(Problem): Exactly as given, repeat all of the entries.

(Stored data):
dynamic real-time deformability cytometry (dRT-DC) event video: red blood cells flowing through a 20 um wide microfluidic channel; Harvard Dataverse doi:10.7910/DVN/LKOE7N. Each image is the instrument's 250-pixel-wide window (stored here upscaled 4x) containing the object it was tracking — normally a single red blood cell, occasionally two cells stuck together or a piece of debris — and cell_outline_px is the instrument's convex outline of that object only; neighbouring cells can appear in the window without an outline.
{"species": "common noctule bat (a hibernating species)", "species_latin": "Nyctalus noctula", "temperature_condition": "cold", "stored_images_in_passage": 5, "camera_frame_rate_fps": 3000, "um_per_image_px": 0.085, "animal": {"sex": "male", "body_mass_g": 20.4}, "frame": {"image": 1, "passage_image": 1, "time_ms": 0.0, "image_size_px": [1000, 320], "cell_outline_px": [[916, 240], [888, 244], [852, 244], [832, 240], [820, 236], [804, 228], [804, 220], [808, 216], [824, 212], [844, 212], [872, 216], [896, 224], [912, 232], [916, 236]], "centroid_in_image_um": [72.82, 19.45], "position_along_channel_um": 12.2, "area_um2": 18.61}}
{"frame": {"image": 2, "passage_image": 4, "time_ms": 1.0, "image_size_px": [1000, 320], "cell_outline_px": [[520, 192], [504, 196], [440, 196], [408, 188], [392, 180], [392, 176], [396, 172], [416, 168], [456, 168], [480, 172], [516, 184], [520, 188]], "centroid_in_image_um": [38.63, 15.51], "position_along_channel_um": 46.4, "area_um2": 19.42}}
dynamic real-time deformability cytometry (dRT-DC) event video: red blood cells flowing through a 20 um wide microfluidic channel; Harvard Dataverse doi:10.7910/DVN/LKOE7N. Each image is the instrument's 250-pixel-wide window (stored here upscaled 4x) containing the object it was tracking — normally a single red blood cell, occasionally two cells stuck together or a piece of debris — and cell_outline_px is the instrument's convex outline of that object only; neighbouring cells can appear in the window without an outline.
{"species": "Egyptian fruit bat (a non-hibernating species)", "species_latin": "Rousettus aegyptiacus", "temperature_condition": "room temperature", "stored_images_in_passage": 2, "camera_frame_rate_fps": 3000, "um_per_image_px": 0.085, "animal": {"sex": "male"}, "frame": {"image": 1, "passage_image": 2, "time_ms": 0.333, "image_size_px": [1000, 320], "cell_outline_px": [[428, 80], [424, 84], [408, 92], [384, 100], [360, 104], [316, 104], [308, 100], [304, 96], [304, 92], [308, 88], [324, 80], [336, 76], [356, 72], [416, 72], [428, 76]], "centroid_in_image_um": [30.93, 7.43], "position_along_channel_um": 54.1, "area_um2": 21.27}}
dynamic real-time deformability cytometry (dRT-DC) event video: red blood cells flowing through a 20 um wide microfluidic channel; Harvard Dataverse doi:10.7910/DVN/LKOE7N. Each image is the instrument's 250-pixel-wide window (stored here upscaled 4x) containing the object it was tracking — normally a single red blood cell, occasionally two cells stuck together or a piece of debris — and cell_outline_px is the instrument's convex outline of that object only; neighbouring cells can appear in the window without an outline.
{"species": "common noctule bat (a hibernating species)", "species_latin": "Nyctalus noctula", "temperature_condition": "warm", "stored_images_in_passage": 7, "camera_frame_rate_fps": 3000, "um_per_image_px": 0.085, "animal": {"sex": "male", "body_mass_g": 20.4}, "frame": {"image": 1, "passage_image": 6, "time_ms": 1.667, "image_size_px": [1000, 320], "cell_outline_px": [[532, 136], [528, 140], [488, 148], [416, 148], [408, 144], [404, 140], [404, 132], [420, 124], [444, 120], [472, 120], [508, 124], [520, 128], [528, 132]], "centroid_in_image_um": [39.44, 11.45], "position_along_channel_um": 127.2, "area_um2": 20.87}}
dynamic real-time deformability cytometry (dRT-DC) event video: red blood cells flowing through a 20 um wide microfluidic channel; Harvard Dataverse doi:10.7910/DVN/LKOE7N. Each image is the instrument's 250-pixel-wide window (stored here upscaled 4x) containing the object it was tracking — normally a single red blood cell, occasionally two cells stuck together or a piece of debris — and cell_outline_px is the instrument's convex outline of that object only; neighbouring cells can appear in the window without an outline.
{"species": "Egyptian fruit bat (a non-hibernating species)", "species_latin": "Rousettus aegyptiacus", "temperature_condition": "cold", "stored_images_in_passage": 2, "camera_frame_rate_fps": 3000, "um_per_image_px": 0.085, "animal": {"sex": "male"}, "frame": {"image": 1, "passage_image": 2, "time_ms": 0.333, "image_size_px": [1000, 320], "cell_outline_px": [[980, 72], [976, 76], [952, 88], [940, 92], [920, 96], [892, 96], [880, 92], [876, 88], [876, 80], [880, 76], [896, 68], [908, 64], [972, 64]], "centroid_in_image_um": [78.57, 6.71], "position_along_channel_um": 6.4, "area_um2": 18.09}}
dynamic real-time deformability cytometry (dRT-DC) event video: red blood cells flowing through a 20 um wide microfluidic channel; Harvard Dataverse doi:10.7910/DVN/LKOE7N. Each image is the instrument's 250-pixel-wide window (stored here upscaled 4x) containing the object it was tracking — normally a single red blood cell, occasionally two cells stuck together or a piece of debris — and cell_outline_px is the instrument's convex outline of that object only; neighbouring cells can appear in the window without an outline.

(Finished exercise):
dynamic real-time deformability cytometry (dRT-DC) event video: red blood cells flowing through a 20 um wide microfluidic channel; Harvard Dataverse doi:10.7910/DVN/LKOE7N. Each image is the instrument's 250-pixel-wide window (stored here upscaled 4x) containing the object it was tracking — normally a single red blood cell, occasionally two cells stuck together or a piece of debris — and cell_outline_px is the instrument's convex outline of that object only; neighbouring cells can appear in the window without an outline.
{"species": "common noctule bat (a hibernating species)", "species_latin": "Nyctalus noctula", "temperature_condition": "cold", "stored_images_in_passage": 5, "camera_frame_rate_fps": 3000, "um_per_image_px": 0.085, "animal": {"sex": "male", "body_mass_g": 20.4}, "frame": {"image": 1, "passage_image": 1, "time_ms": 0.0, "image_size_px": [1000, 320], "cell_outline_px": [[916, 240], [888, 244], [852, 244], [832, 240], [820, 236], [804, 228], [804, 220], [808, 216], [824, 212], [844, 212], [872, 216], [896, 224], [912, 232], [916, 236]], "centroid_in_image_um": [72.82, 19.45], "position_along_channel_um": 12.2, "area_um2": 18.61}}
{"frame": {"image": 2, "passage_image": 4, "time_ms": 1.0, "image_size_px": [1000, 320], "cell_outline_px": [[520, 192], [504, 196], [440, 196], [408, 188], [392, 180], [392, 176], [396, 172], [416, 168], [456, 168], [480, 172], [516, 184], [520, 188]], "centroid_in_image_um": [38.63, 15.51], "position_along_channel_um": 46.4, "area_um2": 19.42}}
dynamic real-time deformability cytometry (dRT-DC) event video: red blood cells flowing through a 20 um wide microfluidic channel; Harvard Dataverse doi:10.7910/DVN/LKOE7N. Each image is the instrument's 250-pixel-wide window (stored here upscaled 4x) containing the object it was tracking — normally a single red blood cell, occasionally two cells stuck together or a piece of debris — and cell_outline_px is the instrument's convex outline of that object only; neighbouring cells can appear in the window without an outline.
{"species": "Egyptian fruit bat (a non-hibernating species)", "species_latin": "Rousettus aegyptiacus", "temperature_condition": "room temperature", "stored_images_in_passage": 2, "camera_frame_rate_fps": 3000, "um_per_image_px": 0.085, "animal": {"sex": "male"}, "frame": {"image": 1, "passage_image": 2, "time_ms": 0.333, "image_size_px": [1000, 320], "cell_outline_px": [[428, 80], [424, 84], [408, 92], [384, 100], [360, 104], [316, 104], [308, 100], [304, 96], [304, 92], [308, 88], [324, 80], [336, 76], [356, 72], [416, 72], [428, 76]], "centroid_in_image_um": [30.93, 7.43], "position_along_channel_um": 54.1, "area_um2": 21.27}}
dynamic real-time deformability cytometry (dRT-DC) event video: red blood cells flowing through a 20 um wide microfluidic channel; Harvard Dataverse doi:10.7910/DVN/LKOE7N. Each image is the instrument's 250-pixel-wide window (stored here upscaled 4x) containing the object it was tracking — normally a single red blood cell, occasionally two cells stuck together or a piece of debris — and cell_outline_px is the instrument's convex outline of that object only; neighbouring cells can appear in the window without an outline.
{"species": "common noctule bat (a hibernating species)", "species_latin": "Nyctalus noctula", "temperature_condition": "warm", "stored_images_in_passage": 7, "camera_frame_rate_fps": 3000, "um_per_image_px": 0.085, "animal": {"sex": "male", "body_mass_g": 20.4}, "frame": {"image": 1, "passage_image": 6, "time_ms": 1.667, "image_size_px": [1000, 320], "cell_outline_px": [[532, 136], [528, 140], [488, 148], [416, 148], [408, 144], [404, 140], [404, 132], [420, 124], [444, 120], [472, 120], [508, 124], [520, 128], [528, 132]], "centroid_in_image_um": [39.44, 11.45], "position_along_channel_um": 127.2, "area_um2": 20.87}}
dynamic real-time deformability cytometry (dRT-DC) event video: red blood cells flowing through a 20 um wide microfluidic channel; Harvard Dataverse doi:10.7910/DVN/LKOE7N. Each image is the instrument's 250-pixel-wide window (stored here upscaled 4x) containing the object it was tracking — normally a single red blood cell, occasionally two cells stuck together or a piece of debris — and cell_outline_px is the instrument's convex outline of that object only; neighbouring cells can appear in the window without an outline.
{"species": "Egyptian fruit bat (a non-hibernating species)", "species_latin": "Rousettus aegyptiacus", "temperature_condition": "cold", "stored_images_in_passage": 2, "camera_frame_rate_fps": 3000, "um_per_image_px": 0.085, "animal": {"sex": "male"}, "frame": {"image": 1, "passage_image": 2, "time_ms": 0.333, "image_size_px": [1000, 320], "cell_outline_px": [[980, 72], [976, 76], [952, 88], [940, 92], [920, 96], [892, 96], [880, 92], [876, 88], [876, 80], [880, 76], [896, 68], [908, 64], [972, 64]], "centroid_in_image_um": [78.57, 6.71], "position_along_channel_um": 6.4, "area_um2": 18.09}}
dynamic real-time deformability cytometry (dRT-DC) event video: red blood cells flowing through a 20 um wide microfluidic channel; Harvard Dataverse doi:10.7910/DVN/LKOE7N. Each image is the instrument's 250-pixel-wide window (stored here upscaled 4x) containing the object it was tracking — normally a single red blood cell, occasionally two cells stuck together or a piece of debris — and cell_outline_px is the instrument's convex outline of that object only; neighbouring cells can appear in the window without an outline.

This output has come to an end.